*Information*:
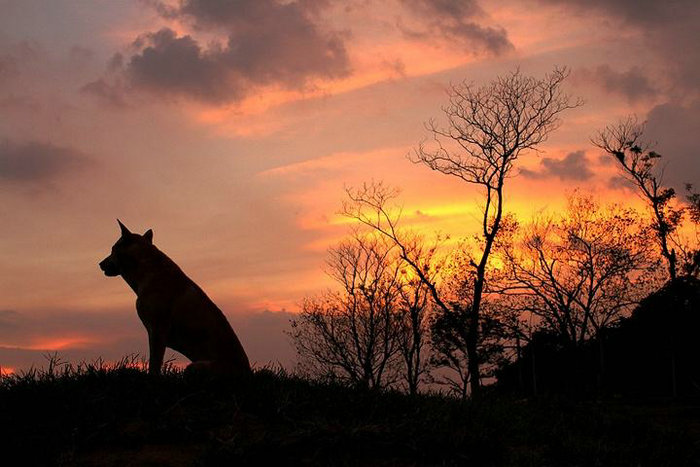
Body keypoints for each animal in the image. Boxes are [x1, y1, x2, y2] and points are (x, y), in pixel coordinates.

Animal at [98, 219, 252, 376]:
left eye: (113, 249)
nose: (100, 264)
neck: (147, 268)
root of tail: (247, 373)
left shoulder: (158, 331)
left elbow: (154, 365)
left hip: (194, 366)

*Problem statement*: Word for word, set down each record shown above, omitting the pictures.

*Task response*:
Body keypoints for each animal in the image. Boxes are [x1, y1, x2, y2] and points are (x, y), in pixel coordinates.

Animal at [98, 219, 252, 376]:
left eye: (113, 249)
nose: (100, 264)
neck: (147, 268)
root of tail: (247, 373)
left shoulder: (158, 331)
left elbow: (154, 365)
left hip: (194, 366)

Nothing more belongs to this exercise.